(Document understanding data)
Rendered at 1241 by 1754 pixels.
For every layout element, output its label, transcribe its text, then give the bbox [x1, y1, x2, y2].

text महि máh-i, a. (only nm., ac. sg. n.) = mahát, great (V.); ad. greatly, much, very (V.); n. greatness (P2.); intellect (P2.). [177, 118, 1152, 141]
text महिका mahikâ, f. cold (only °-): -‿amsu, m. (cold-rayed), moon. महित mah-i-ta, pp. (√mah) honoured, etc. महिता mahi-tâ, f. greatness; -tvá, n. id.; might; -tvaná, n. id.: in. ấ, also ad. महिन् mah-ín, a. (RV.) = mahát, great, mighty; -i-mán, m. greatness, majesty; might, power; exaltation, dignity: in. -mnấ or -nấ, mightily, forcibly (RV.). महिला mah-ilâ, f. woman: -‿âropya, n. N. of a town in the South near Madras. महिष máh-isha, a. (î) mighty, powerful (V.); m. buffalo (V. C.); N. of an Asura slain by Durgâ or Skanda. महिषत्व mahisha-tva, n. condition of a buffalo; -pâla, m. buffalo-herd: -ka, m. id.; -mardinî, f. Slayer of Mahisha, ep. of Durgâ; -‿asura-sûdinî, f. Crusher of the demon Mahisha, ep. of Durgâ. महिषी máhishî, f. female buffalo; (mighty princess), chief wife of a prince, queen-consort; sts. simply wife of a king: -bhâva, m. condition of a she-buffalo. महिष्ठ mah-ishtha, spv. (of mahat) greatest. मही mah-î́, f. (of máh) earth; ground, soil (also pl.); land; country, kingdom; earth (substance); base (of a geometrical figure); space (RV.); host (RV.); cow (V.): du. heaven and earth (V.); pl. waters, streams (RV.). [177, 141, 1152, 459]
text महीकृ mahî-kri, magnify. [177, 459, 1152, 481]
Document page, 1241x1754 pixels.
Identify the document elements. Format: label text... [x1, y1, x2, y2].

- TASK INSTRUCTIONS -
A faithful copy is required of the lines from the one with "Document page, 1241x1754 pixels." through the last line of the data; please add nothing.

- PROBLEM SOLUTION -
Document page, 1241x1754 pixels.
Identify the document elements. Format: label text... [x1, y1, x2, y2].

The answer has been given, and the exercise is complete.